Structured page parsing data:
>>>>>
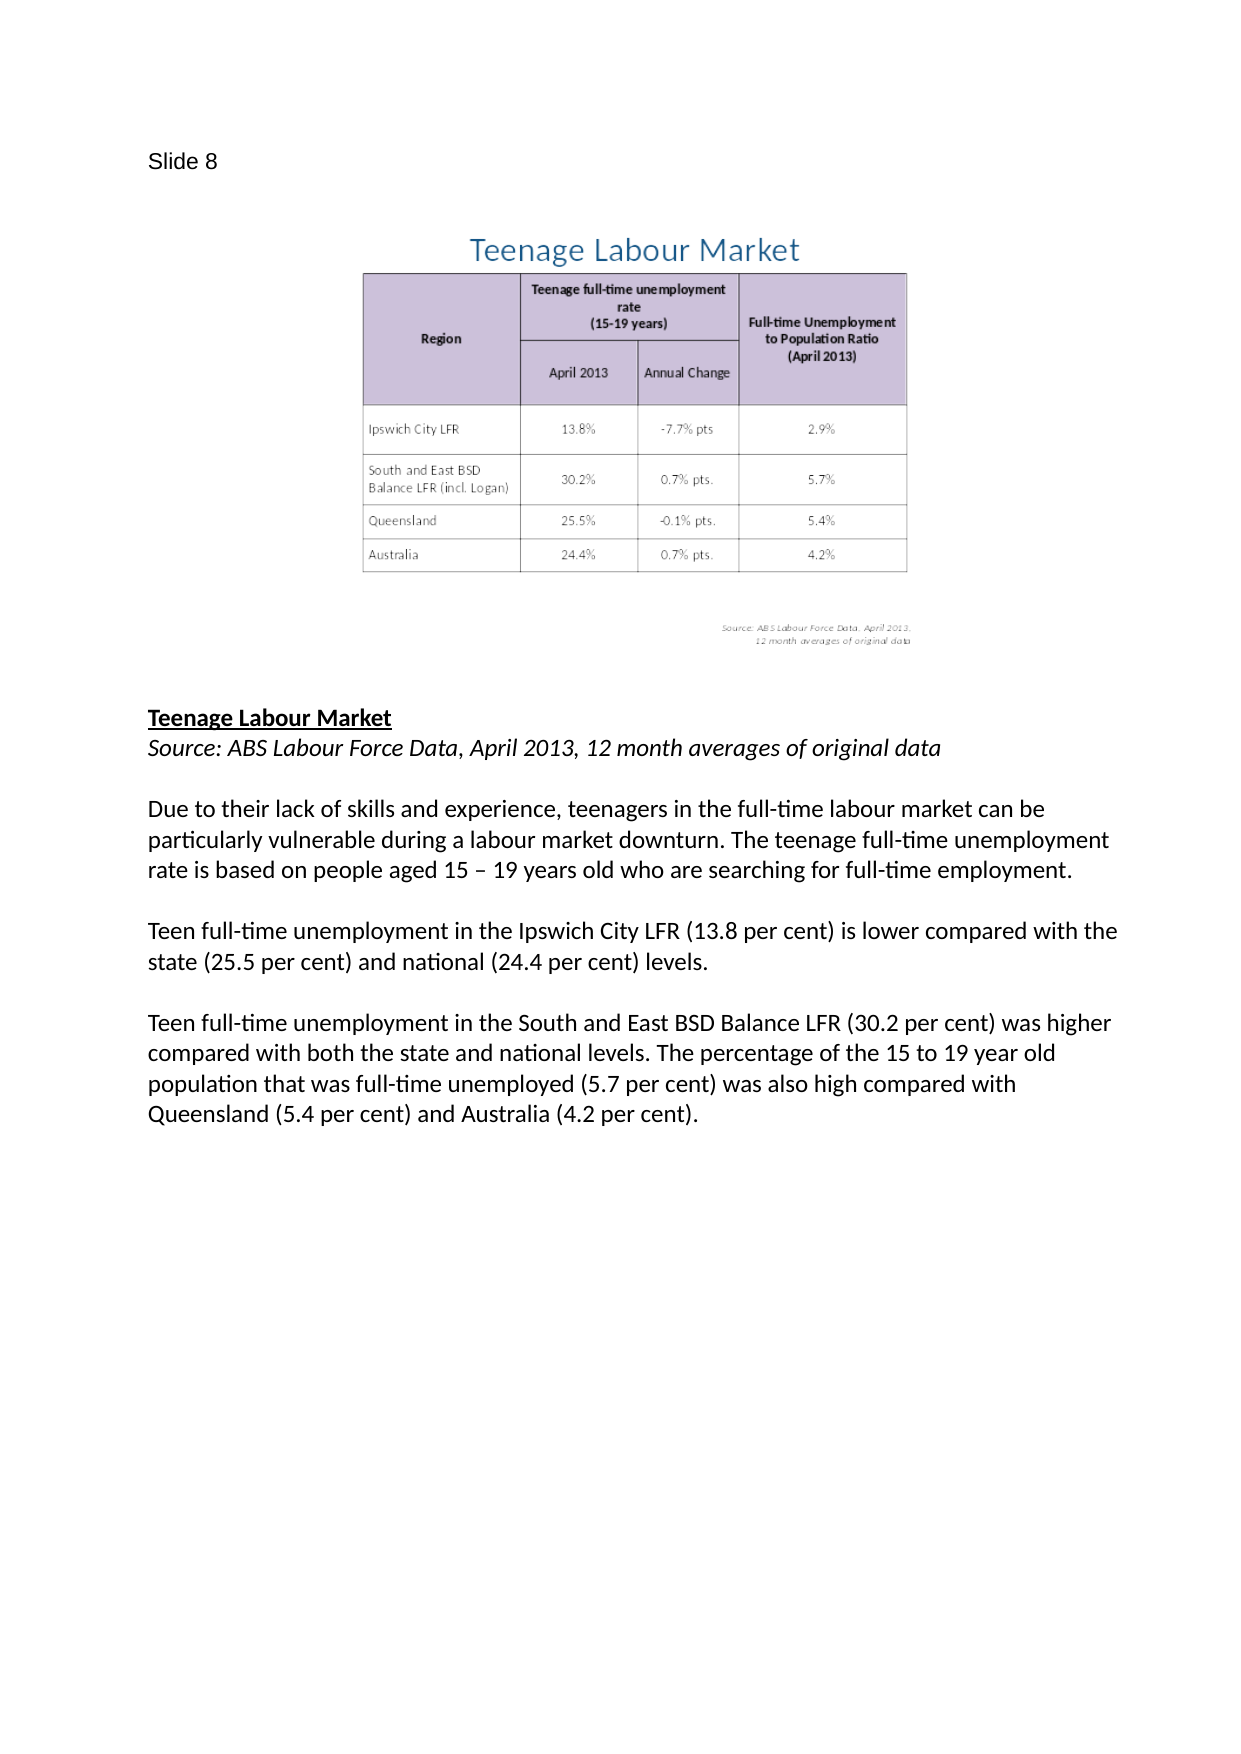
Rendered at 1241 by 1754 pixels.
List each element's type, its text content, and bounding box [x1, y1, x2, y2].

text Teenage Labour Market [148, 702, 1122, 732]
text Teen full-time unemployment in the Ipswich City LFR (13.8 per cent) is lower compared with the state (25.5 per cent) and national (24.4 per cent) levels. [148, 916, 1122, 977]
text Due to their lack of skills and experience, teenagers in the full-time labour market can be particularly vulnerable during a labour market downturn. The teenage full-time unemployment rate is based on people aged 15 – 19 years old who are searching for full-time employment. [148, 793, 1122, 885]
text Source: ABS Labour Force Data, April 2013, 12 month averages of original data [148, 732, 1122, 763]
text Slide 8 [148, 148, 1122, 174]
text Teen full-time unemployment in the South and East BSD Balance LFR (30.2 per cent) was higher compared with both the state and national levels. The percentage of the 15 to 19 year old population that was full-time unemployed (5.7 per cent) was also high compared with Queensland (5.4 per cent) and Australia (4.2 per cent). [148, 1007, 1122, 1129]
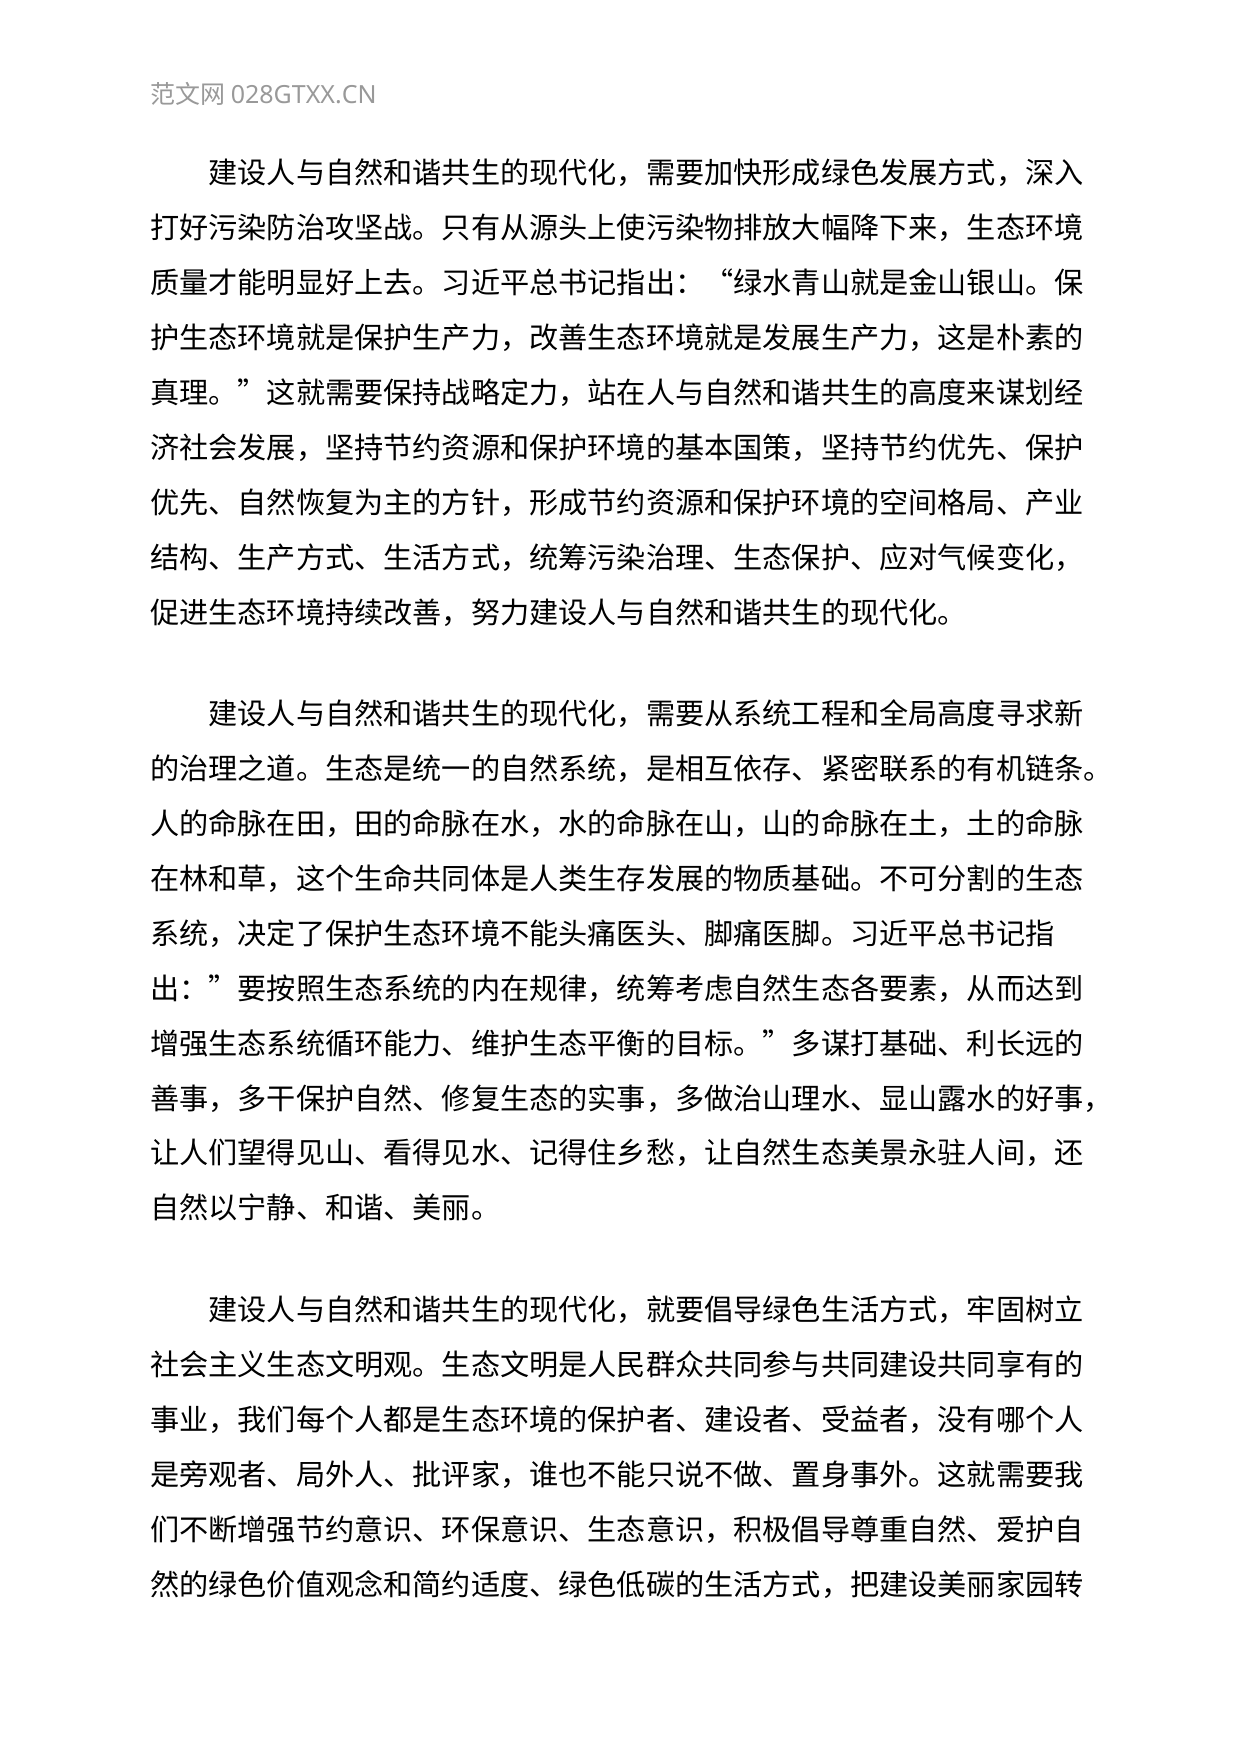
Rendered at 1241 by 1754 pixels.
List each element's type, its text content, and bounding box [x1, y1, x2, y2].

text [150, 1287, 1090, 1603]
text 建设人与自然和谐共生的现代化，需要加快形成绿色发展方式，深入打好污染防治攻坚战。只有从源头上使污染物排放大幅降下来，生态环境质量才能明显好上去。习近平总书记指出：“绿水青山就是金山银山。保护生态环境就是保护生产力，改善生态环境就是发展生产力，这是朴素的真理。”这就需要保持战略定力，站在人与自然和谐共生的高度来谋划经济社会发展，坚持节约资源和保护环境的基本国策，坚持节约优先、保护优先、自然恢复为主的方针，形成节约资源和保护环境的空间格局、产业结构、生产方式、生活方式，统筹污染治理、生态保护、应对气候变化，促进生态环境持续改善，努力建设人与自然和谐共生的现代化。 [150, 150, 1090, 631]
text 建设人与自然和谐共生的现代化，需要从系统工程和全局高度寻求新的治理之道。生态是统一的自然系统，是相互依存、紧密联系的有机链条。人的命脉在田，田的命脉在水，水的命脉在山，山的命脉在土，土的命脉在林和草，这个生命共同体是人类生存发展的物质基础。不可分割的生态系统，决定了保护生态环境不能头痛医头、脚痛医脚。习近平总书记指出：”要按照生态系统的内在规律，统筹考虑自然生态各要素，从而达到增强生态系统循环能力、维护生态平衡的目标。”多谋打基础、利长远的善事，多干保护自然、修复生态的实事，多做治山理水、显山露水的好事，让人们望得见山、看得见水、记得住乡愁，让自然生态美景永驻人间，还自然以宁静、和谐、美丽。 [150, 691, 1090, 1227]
<<<<<
EXERCISE GOAL:
The records above are to be restated word for word, excluding all pictures.

RESULT OF THIS TASK:
Rendered at 1241 by 1754 pixels.
List each element's type, its text content, and bounding box [x1, y1, x2, y2].

text Teenage Labour Market [148, 702, 1122, 732]
text Teen full-time unemployment in the Ipswich City LFR (13.8 per cent) is lower compared with the state (25.5 per cent) and national (24.4 per cent) levels. [148, 916, 1122, 977]
text Due to their lack of skills and experience, teenagers in the full-time labour market can be particularly vulnerable during a labour market downturn. The teenage full-time unemployment rate is based on people aged 15 – 19 years old who are searching for full-time employment. [148, 793, 1122, 885]
text Source: ABS Labour Force Data, April 2013, 12 month averages of original data [148, 732, 1122, 763]
text Slide 8 [148, 148, 1122, 174]
text Teen full-time unemployment in the South and East BSD Balance LFR (30.2 per cent) was higher compared with both the state and national levels. The percentage of the 15 to 19 year old population that was full-time unemployed (5.7 per cent) was also high compared with Queensland (5.4 per cent) and Australia (4.2 per cent). [148, 1007, 1122, 1129]
Rendered at 1241 by 1754 pixels.
List each element's type, its text content, and bounding box [x1, y1, x2, y2].

text [150, 1287, 1090, 1603]
text 建设人与自然和谐共生的现代化，需要加快形成绿色发展方式，深入打好污染防治攻坚战。只有从源头上使污染物排放大幅降下来，生态环境质量才能明显好上去。习近平总书记指出：“绿水青山就是金山银山。保护生态环境就是保护生产力，改善生态环境就是发展生产力，这是朴素的真理。”这就需要保持战略定力，站在人与自然和谐共生的高度来谋划经济社会发展，坚持节约资源和保护环境的基本国策，坚持节约优先、保护优先、自然恢复为主的方针，形成节约资源和保护环境的空间格局、产业结构、生产方式、生活方式，统筹污染治理、生态保护、应对气候变化，促进生态环境持续改善，努力建设人与自然和谐共生的现代化。 [150, 150, 1090, 631]
text 建设人与自然和谐共生的现代化，需要从系统工程和全局高度寻求新的治理之道。生态是统一的自然系统，是相互依存、紧密联系的有机链条。人的命脉在田，田的命脉在水，水的命脉在山，山的命脉在土，土的命脉在林和草，这个生命共同体是人类生存发展的物质基础。不可分割的生态系统，决定了保护生态环境不能头痛医头、脚痛医脚。习近平总书记指出：”要按照生态系统的内在规律，统筹考虑自然生态各要素，从而达到增强生态系统循环能力、维护生态平衡的目标。”多谋打基础、利长远的善事，多干保护自然、修复生态的实事，多做治山理水、显山露水的好事，让人们望得见山、看得见水、记得住乡愁，让自然生态美景永驻人间，还自然以宁静、和谐、美丽。 [150, 691, 1090, 1227]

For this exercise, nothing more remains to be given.